(Aufgabenstellung) Zeige jede Zeile der Einträge, die das Wort „częściej“ enthält, wörtlich an. Groß- und Kleinschreibung muss dabei übereinstimmen.

[Gespeicherte Einträge des Datensatzes]
☆ ☆ ☆

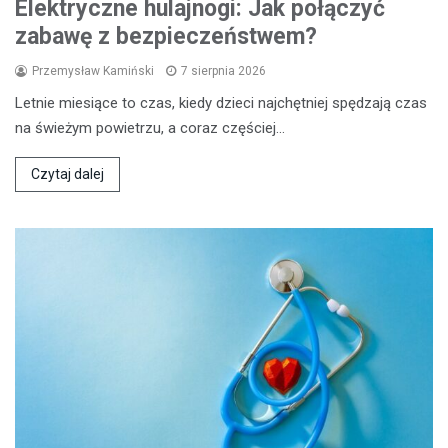
Elektryczne hulajnogi: Jak połączyć
zabawę z bezpieczeństwem?
Przemysław Kamiński
7 sierpnia 2026
Letnie miesiące to czas, kiedy dzieci najchętniej spędzają czas
na świeżym powietrzu, a coraz częściej…
Czytaj dalej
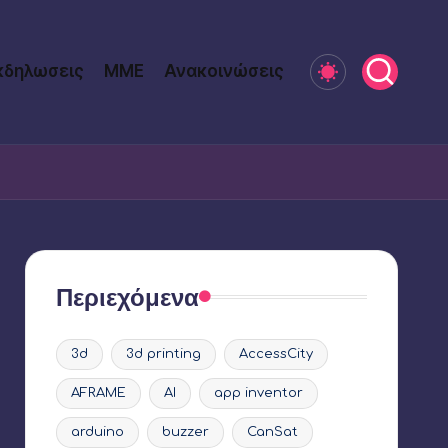
κδηλωσεις
ΜΜΕ
Ανακοινώσεις
Περιεχόμενα
3d
3d printing
AccessCity
AFRAME
AI
app inventor
arduino
buzzer
CanSat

☆ ☆ ☆

(Übungsergebnis)
na świeżym powietrzu, a coraz częściej…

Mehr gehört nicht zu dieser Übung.